/---
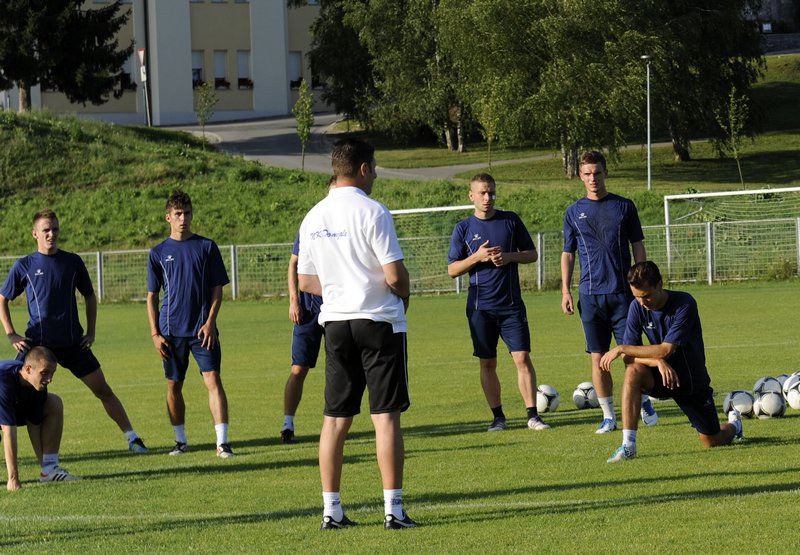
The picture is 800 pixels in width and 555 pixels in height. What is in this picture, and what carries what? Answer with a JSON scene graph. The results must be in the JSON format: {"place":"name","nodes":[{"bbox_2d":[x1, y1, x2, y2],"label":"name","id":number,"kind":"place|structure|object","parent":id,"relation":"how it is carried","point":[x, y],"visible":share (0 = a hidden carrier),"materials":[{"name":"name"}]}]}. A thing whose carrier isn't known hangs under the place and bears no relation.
{"place":"outdoors","nodes":[
{"label":"outdoors","id":0,"kind":"place"},
{"bbox_2d":[1,0,325,124],"label":"building","id":1,"kind":"structure","parent":0,"point":[282,107],"materials":[{"name":"beige paint"}]},
{"bbox_2d":[121,50,135,88],"label":"window","id":2,"kind":"structure","parent":1,"relation":"in","point":[127,67],"materials":[{"name":"white"}]},
{"bbox_2d":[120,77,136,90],"label":"flower box","id":3,"kind":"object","parent":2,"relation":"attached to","point":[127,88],"visible":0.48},
{"bbox_2d":[191,50,204,85],"label":"window","id":4,"kind":"structure","parent":1,"relation":"in","point":[198,57],"materials":[{"name":"white"}]},
{"bbox_2d":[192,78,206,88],"label":"flower box","id":5,"kind":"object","parent":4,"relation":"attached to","point":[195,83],"visible":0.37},
{"bbox_2d":[213,50,228,87],"label":"window","id":6,"kind":"structure","parent":1,"relation":"in","point":[221,72],"materials":[{"name":"white"}]},
{"bbox_2d":[214,77,230,88],"label":"flower box","id":7,"kind":"object","parent":6,"relation":"attached to","point":[221,81],"visible":0.63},
{"bbox_2d":[236,51,252,87],"label":"window","id":8,"kind":"structure","parent":1,"relation":"in","point":[240,62],"materials":[{"name":"white"}]},
{"bbox_2d":[238,77,252,88],"label":"flower box","id":9,"kind":"object","parent":8,"relation":"attached to","point":[240,81],"visible":0.68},
{"bbox_2d":[289,51,301,87],"label":"window","id":10,"kind":"structure","parent":1,"relation":"in","point":[295,67],"materials":[{"name":"white"}]},
{"bbox_2d":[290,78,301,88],"label":"flower box","id":11,"kind":"object","parent":10,"relation":"attached to","point":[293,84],"visible":0.44,"materials":[{"name":"plant"}]},
{"bbox_2d":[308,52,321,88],"label":"window","id":12,"kind":"structure","parent":1,"relation":"in","point":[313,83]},
{"bbox_2d":[162,112,545,180],"label":"road","id":13,"kind":"structure","parent":0,"point":[256,156],"materials":[{"name":"grey asphalt"}]},
{"bbox_2d":[0,280,799,554],"label":"grass field","id":14,"kind":"structure","parent":0,"point":[783,478],"materials":[{"name":"green plant"}]},
{"bbox_2d":[0,346,81,489],"label":"man","id":15,"kind":"object","parent":14,"relation":"on","point":[7,422],"visible":0.99},
{"bbox_2d":[0,209,148,452],"label":"man","id":16,"kind":"object","parent":14,"relation":"on","point":[53,313],"visible":0.93},
{"bbox_2d":[144,189,234,459],"label":"man","id":17,"kind":"object","parent":14,"relation":"on","point":[182,330],"visible":0.98},
{"bbox_2d":[280,193,328,442],"label":"man","id":18,"kind":"object","parent":14,"relation":"on","point":[308,332],"visible":0.31},
{"bbox_2d":[295,136,413,530],"label":"man","id":19,"kind":"object","parent":14,"relation":"on","point":[362,302],"visible":0.97},
{"bbox_2d":[0,216,799,301],"label":"fence","id":20,"kind":"object","parent":14,"relation":"on","point":[709,235],"visible":0.58,"materials":[{"name":"grey metal"}]},
{"bbox_2d":[388,204,476,294],"label":"soccer goal","id":21,"kind":"object","parent":14,"relation":"on","point":[403,211],"visible":0.28,"materials":[{"name":"white metal"}]},
{"bbox_2d":[446,171,551,432],"label":"man","id":22,"kind":"object","parent":14,"relation":"on","point":[498,308],"visible":0.98},
{"bbox_2d":[536,384,559,411],"label":"soccer ball","id":23,"kind":"object","parent":14,"relation":"on","point":[548,392],"visible":0.81,"materials":[{"name":"white plastic"}]},
{"bbox_2d":[572,381,598,408],"label":"soccer ball","id":24,"kind":"object","parent":14,"relation":"on","point":[588,401],"visible":0.89,"materials":[{"name":"white plastic"}]},
{"bbox_2d":[558,148,656,432],"label":"man","id":25,"kind":"object","parent":14,"relation":"on","point":[594,230],"visible":0.92},
{"bbox_2d":[597,261,744,459],"label":"man","id":26,"kind":"object","parent":14,"relation":"on","point":[675,325],"visible":0.99},
{"bbox_2d":[723,389,754,416],"label":"soccer ball","id":27,"kind":"object","parent":14,"relation":"on","point":[741,401],"visible":0.85,"materials":[{"name":"white plastic"}]},
{"bbox_2d":[752,375,782,398],"label":"soccer ball","id":28,"kind":"object","parent":14,"relation":"on","point":[758,386],"visible":0.58,"materials":[{"name":"white plastic"}]},
{"bbox_2d":[754,389,785,418],"label":"soccer ball","id":29,"kind":"object","parent":14,"relation":"on","point":[775,397],"visible":0.97,"materials":[{"name":"white plastic"}]},
{"bbox_2d":[778,372,799,394],"label":"soccer ball","id":30,"kind":"object","parent":14,"relation":"on","point":[783,379],"visible":0.29,"materials":[{"name":"white plastic"}]},
{"bbox_2d":[783,375,799,409],"label":"soccer ball","id":31,"kind":"object","parent":14,"relation":"on","point":[797,397],"visible":0.99,"materials":[{"name":"white plastic"}]},
{"bbox_2d":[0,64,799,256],"label":"grassy hill","id":32,"kind":"structure","parent":0,"point":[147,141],"materials":[{"name":"green plant"}]},
{"bbox_2d":[0,0,131,110],"label":"conifer tree","id":33,"kind":"object","parent":32,"relation":"on","point":[20,78],"visible":0.96,"materials":[{"name":"plant"}]},
{"bbox_2d":[138,46,151,125],"label":"sign pole","id":34,"kind":"object","parent":32,"relation":"on","point":[142,56],"visible":0.83,"materials":[{"name":"grey metal"}]},
{"bbox_2d":[138,46,145,72],"label":"road sign","id":35,"kind":"object","parent":34,"relation":"attached to","point":[142,59],"visible":0.77,"materials":[{"name":"white metal"}]},
{"bbox_2d":[195,80,217,138],"label":"sapling","id":36,"kind":"object","parent":32,"relation":"on","point":[203,116],"visible":0.96,"materials":[{"name":"green plant"}]},
{"bbox_2d":[293,78,314,170],"label":"young tree","id":37,"kind":"object","parent":32,"relation":"on","point":[303,124],"visible":0.96,"materials":[{"name":"green plant"}]},
{"bbox_2d":[442,0,645,178],"label":"tree","id":38,"kind":"object","parent":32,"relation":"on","point":[514,10],"visible":0.94,"materials":[{"name":"plant"}]},
{"bbox_2d":[719,85,749,188],"label":"young tree","id":39,"kind":"object","parent":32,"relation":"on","point":[731,99],"visible":0.96,"materials":[{"name":"green plant"}]},
{"bbox_2d":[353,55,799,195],"label":"lawn","id":40,"kind":"structure","parent":0,"point":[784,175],"materials":[{"name":"green plant"}]},
{"bbox_2d":[307,0,470,154],"label":"tree","id":41,"kind":"object","parent":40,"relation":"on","point":[382,27],"visible":0.79,"materials":[{"name":"green plant"}]},
{"bbox_2d":[478,90,501,169],"label":"young tree","id":42,"kind":"object","parent":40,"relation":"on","point":[491,133],"visible":0.88,"materials":[{"name":"green plant"}]},
{"bbox_2d":[641,54,653,189],"label":"lamp post","id":43,"kind":"object","parent":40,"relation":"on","point":[649,148],"visible":0.93,"materials":[{"name":"metal"}]},
{"bbox_2d":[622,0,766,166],"label":"tree","id":44,"kind":"object","parent":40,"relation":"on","point":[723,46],"visible":0.78,"materials":[{"name":"plant"}]},
{"bbox_2d":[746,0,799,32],"label":"building","id":45,"kind":"structure","parent":0,"point":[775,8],"materials":[{"name":"grey stone"}]},
{"bbox_2d":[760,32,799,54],"label":"stone wall","id":46,"kind":"structure","parent":0,"point":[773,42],"materials":[{"name":"grey stone"}]},
{"label":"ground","id":47,"kind":"structure","parent":0},
{"bbox_2d":[664,186,799,278],"label":"soccer goal","id":48,"kind":"object","parent":47,"relation":"on","point":[665,205],"visible":0.67,"materials":[{"name":"white metal"}]},
{"bbox_2d":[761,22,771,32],"label":"sign","id":49,"kind":"object","parent":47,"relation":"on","point":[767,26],"visible":0.81,"materials":[{"name":"white"}]}
]}

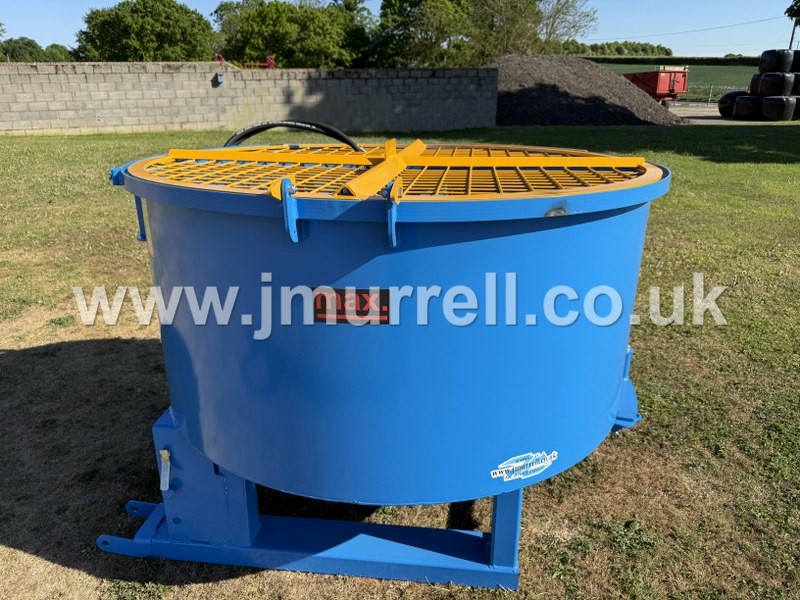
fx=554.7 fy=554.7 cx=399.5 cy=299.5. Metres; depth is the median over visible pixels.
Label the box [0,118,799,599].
lawn
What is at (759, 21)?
power line
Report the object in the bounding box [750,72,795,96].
wrapped bale
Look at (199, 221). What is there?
concrete mixer
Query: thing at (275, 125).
black hose
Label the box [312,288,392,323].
label
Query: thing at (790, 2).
sky
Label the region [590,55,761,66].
hedge
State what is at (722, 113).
wrapped bale
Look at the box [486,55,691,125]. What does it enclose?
gravel pile
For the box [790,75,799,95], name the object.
wrapped bale
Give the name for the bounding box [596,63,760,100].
field
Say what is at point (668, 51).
tree row
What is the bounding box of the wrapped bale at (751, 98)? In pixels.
[732,94,763,119]
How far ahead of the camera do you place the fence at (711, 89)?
36.15 m
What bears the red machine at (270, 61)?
on the ground
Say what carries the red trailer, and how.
on the ground
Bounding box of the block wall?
[0,62,498,136]
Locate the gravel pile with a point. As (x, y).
(598, 111)
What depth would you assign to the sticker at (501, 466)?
1.57 m
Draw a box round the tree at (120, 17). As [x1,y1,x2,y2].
[74,0,213,60]
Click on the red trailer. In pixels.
(671, 89)
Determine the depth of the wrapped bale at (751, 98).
22.20 m
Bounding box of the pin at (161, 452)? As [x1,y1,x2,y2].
[159,449,170,491]
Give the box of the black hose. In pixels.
[221,120,363,148]
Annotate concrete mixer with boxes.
[84,141,673,589]
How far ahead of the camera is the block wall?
16.71 m
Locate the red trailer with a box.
[622,68,689,105]
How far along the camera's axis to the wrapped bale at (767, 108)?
21.30 m
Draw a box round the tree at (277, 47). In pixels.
[214,0,372,68]
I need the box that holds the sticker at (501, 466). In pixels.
[491,450,557,481]
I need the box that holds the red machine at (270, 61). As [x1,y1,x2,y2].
[215,54,276,68]
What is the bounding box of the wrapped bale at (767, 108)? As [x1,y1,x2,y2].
[759,95,798,120]
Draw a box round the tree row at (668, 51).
[559,41,673,56]
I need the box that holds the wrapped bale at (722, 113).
[718,90,748,117]
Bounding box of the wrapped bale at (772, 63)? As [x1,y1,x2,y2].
[757,50,793,73]
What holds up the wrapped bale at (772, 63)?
on the wrapped bale at (761, 91)
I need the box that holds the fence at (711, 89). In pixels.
[682,82,748,102]
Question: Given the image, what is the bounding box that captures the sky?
[0,0,799,56]
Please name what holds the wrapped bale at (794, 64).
on the wrapped bale at (799, 88)
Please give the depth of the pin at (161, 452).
1.77 m
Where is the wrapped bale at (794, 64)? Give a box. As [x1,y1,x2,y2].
[790,50,799,72]
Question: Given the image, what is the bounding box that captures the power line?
\---
**TASK BRIEF**
Repeat the line containing "Where is the" and all subsequent lines through the final line of the data, exactly and with no others.

**ANSWER TO THE PROBLEM**
Where is the wrapped bale at (794, 64)? Give a box. As [x1,y1,x2,y2].
[790,50,799,72]
Question: Given the image, what is the bounding box that captures the power line?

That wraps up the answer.